◆ **HOW TO COMPLETE THIS TASK**:
Retype everything in the locus problem below, from "The equation of" down to "option is (B).".

[PAGE EXCERPT — start]

Question

The equation of the locus of a point equidistant from the point A(1, 3) and B(-2, 1) is:

• (A) $6x-4y=5$
• (B) $6x+4y=5$
• (C) $6x+4y=7$
• (D) $6x-4y=7$

Answer 1

The Correct Option is B

Explanation:
Let $P(h,k)$ be any point on the locus which is equidistant from the point A(1, 3) and B(-2, 1).According to question,$PA=PB$$\sqrt{(h-1{)}^2+(k-3{)}^2}=\sqrt{(h+2{)}^2+(k-1{)}^2}$..(i)Squaring both side in equation (i) we get,$\Rightarrow (h-1{)}^2+(k-3{)}^2=(h+2{)}^2+(k-1{)}^2$$(\because (a\pm b{)}^2=a^2+b^2\pm 2ab)$$\Rightarrow h^2-2h+1+k^2-6k+9=h^2+4h+4+k^2-2k+1$$\Rightarrow -2h-6k+10=4h-2k+5$$\Rightarrow 6h+4k=5$$\therefore$The locus of $(h,k)$ is $6x+4y=5$.Hence, the correct option is (B).

[PAGE EXCERPT — finish]
[DATA EXCERPTS — start]

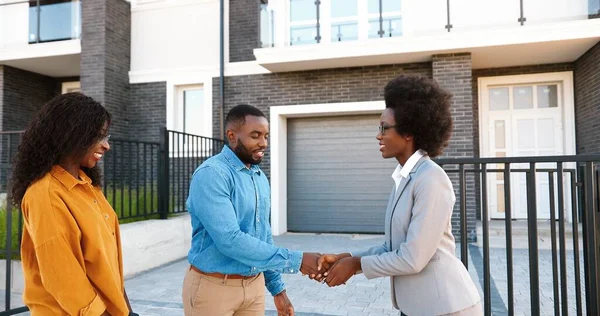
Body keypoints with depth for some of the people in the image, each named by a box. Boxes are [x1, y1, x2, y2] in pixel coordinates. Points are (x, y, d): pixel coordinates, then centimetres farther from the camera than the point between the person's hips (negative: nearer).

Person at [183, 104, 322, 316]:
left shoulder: (260, 178, 6)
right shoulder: (211, 175, -18)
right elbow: (230, 240, -26)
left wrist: (277, 288, 12)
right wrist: (295, 260, -26)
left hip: (254, 286, 7)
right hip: (213, 286, -6)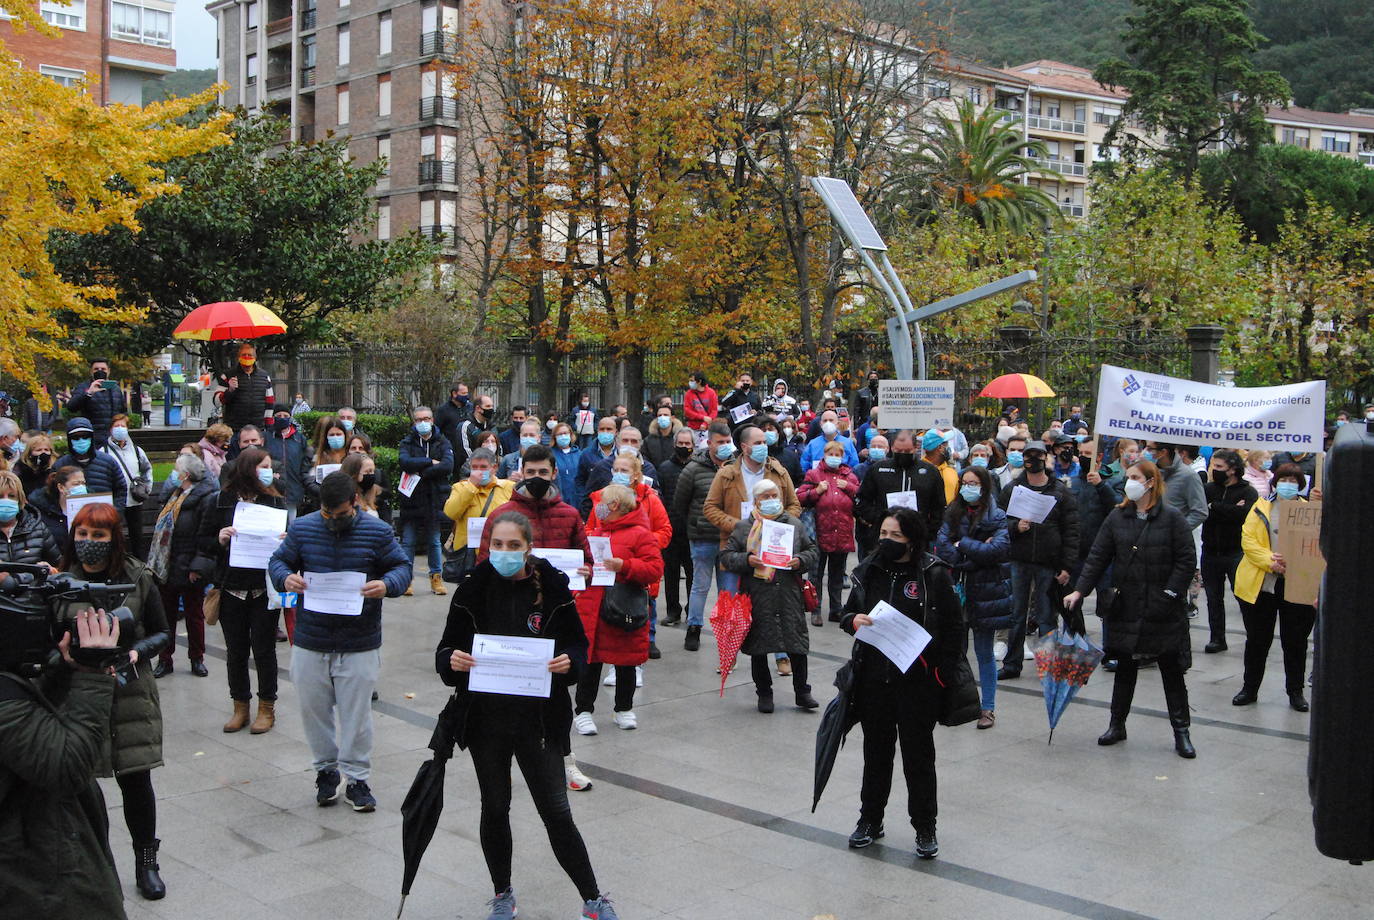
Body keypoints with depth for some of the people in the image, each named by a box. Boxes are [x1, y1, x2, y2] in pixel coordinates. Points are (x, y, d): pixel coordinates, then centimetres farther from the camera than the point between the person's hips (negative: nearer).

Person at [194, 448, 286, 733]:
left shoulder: (275, 501, 3)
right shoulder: (222, 502, 1)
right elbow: (201, 541, 4)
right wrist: (219, 541, -16)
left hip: (264, 589, 0)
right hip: (231, 589, 0)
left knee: (264, 649, 6)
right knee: (236, 651, 10)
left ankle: (267, 708, 18)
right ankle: (240, 707, 23)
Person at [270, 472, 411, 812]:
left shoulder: (377, 532, -5)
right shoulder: (302, 528, 0)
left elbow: (402, 565, 2)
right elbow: (277, 561, 10)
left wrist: (387, 585, -20)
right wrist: (285, 578, -14)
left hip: (360, 646, -2)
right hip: (309, 642, 2)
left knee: (356, 715, 6)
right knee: (314, 710, 12)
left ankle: (357, 778, 20)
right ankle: (326, 770, 32)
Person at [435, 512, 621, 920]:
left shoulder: (551, 588, -6)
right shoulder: (472, 590, -2)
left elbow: (578, 644, 2)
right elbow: (447, 649, 3)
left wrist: (569, 661, -20)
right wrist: (451, 659, -19)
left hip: (537, 719, -2)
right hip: (485, 717, 2)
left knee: (556, 812, 2)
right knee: (494, 808, 14)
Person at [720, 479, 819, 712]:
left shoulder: (794, 524, 10)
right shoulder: (744, 527, 4)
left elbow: (811, 550, 15)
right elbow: (726, 556, 2)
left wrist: (801, 561, -6)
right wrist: (746, 560, -15)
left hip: (789, 595, 1)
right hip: (757, 595, -1)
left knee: (796, 644, 3)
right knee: (759, 648, 6)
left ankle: (802, 692, 17)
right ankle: (764, 694, 19)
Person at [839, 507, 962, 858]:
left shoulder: (934, 575, -8)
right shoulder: (869, 571, 5)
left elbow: (954, 626, -5)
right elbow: (848, 613, 15)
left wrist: (942, 671, -9)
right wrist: (853, 620, -9)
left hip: (917, 682, -4)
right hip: (873, 679, 4)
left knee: (919, 754, 7)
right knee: (876, 751, 16)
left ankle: (925, 828, 21)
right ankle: (870, 819, 31)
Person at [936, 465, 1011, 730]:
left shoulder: (998, 518, -3)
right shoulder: (953, 514, 6)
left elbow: (998, 549, -18)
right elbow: (941, 548, -6)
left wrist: (962, 545, -10)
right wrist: (977, 551, -15)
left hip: (986, 592, -3)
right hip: (956, 589, 3)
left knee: (984, 653, 7)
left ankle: (988, 708, 16)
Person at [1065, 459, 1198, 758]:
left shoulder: (1172, 517, -6)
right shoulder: (1117, 517, 4)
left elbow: (1187, 561, -7)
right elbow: (1097, 557, 2)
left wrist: (1169, 594, -14)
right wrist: (1080, 591, -7)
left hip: (1163, 610, -3)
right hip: (1125, 607, 3)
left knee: (1172, 671, 6)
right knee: (1125, 668, 13)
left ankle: (1181, 731, 15)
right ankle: (1117, 725, 24)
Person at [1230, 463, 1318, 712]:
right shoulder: (1260, 508, 5)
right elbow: (1248, 540, -4)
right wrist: (1269, 561, -18)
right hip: (1260, 586, 0)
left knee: (1295, 642, 7)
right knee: (1257, 640, 9)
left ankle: (1295, 692, 21)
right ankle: (1250, 689, 22)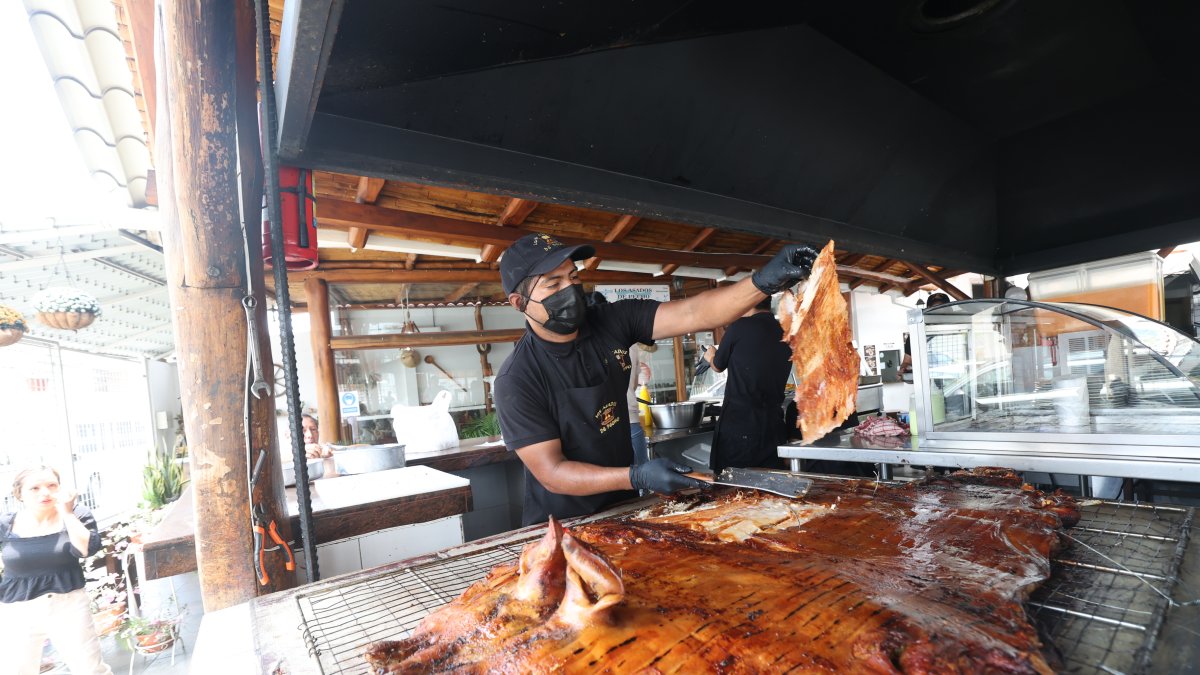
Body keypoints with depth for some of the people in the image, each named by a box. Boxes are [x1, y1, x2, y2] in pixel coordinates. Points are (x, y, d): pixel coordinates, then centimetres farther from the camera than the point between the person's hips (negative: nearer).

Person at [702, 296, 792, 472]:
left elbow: (718, 366, 8)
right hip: (773, 426, 5)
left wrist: (711, 356, 31)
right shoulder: (786, 333, 7)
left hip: (738, 424, -5)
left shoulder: (740, 327, -7)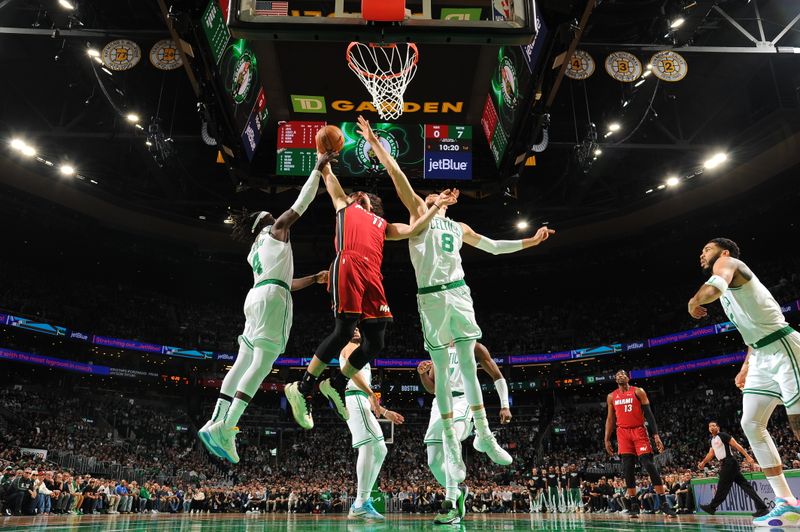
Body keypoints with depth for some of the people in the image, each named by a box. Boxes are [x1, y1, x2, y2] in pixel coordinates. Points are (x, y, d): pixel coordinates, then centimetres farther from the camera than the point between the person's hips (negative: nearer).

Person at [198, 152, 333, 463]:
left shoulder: (256, 252, 31)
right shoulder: (277, 229, 10)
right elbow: (302, 202, 4)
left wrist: (314, 279, 35)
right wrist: (319, 168, 11)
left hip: (257, 298, 9)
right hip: (272, 299, -9)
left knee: (243, 364, 6)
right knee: (262, 365, -15)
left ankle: (215, 424, 3)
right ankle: (226, 428, -23)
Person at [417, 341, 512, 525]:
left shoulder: (474, 348, 8)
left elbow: (497, 376, 8)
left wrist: (505, 405, -2)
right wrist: (422, 373, 4)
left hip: (462, 399, -6)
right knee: (434, 462, 1)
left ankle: (450, 505, -36)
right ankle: (458, 493, 28)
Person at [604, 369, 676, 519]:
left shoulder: (638, 392, 2)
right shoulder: (611, 397, 12)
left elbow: (648, 414, -2)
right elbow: (610, 419, 15)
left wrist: (656, 435, -11)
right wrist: (607, 440, 9)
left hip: (639, 431, -3)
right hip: (623, 433, 3)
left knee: (649, 465, -10)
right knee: (628, 469, -1)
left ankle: (664, 503, -6)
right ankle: (634, 506, 4)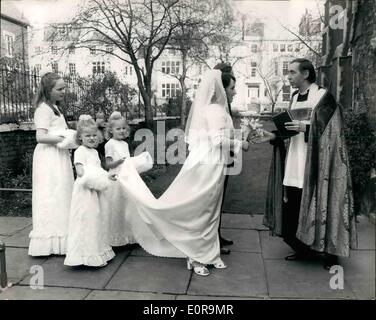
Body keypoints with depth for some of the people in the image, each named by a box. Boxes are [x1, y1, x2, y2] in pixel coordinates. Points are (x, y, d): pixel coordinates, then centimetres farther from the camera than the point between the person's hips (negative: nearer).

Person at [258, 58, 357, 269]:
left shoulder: (322, 95, -5)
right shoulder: (295, 98, 15)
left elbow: (327, 127, -12)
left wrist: (305, 127, -26)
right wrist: (274, 135, 5)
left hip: (315, 159, -6)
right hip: (295, 159, 7)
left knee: (318, 205, -3)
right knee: (292, 205, 5)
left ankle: (331, 252, 12)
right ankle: (304, 248, 21)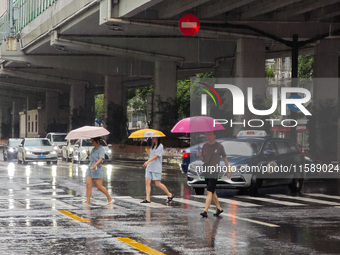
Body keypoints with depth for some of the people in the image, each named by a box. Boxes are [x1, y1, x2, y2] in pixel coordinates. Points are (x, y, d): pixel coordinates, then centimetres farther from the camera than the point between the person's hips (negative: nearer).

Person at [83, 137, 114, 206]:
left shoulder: (101, 149, -9)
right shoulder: (93, 149, 17)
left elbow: (101, 158, -22)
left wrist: (95, 165, -36)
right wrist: (89, 154, 12)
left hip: (97, 169, -8)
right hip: (90, 168, 8)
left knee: (99, 187, -5)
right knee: (88, 185, -4)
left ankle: (110, 198, 11)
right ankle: (88, 202, -6)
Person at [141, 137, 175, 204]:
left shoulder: (160, 146, -6)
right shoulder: (153, 146, 19)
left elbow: (156, 156, -17)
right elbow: (150, 155, 16)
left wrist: (148, 161, -26)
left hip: (156, 168, -7)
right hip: (149, 167, 7)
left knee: (158, 184, -6)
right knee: (147, 182, -4)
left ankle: (170, 195, 8)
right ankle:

[DATA EXCERPTS — finish]

◆ **RESPONSE AREA**:
The equation of the locus of a point equidistant from the point A(1, 3) and B(-2, 1) is:

• (A) $6x-4y=5$
• (B) $6x+4y=5$
• (C) $6x+4y=7$
• (D) $6x-4y=7$

Answer 1

The Correct Option is B

Explanation:
Let $P(h,k)$ be any point on the locus which is equidistant from the point A(1, 3) and B(-2, 1).According to question,$PA=PB$$\sqrt{(h-1{)}^2+(k-3{)}^2}=\sqrt{(h+2{)}^2+(k-1{)}^2}$..(i)Squaring both side in equation (i) we get,$\Rightarrow (h-1{)}^2+(k-3{)}^2=(h+2{)}^2+(k-1{)}^2$$(\because (a\pm b{)}^2=a^2+b^2\pm 2ab)$$\Rightarrow h^2-2h+1+k^2-6k+9=h^2+4h+4+k^2-2k+1$$\Rightarrow -2h-6k+10=4h-2k+5$$\Rightarrow 6h+4k=5$$\therefore$The locus of $(h,k)$ is $6x+4y=5$.Hence, the correct option is (B).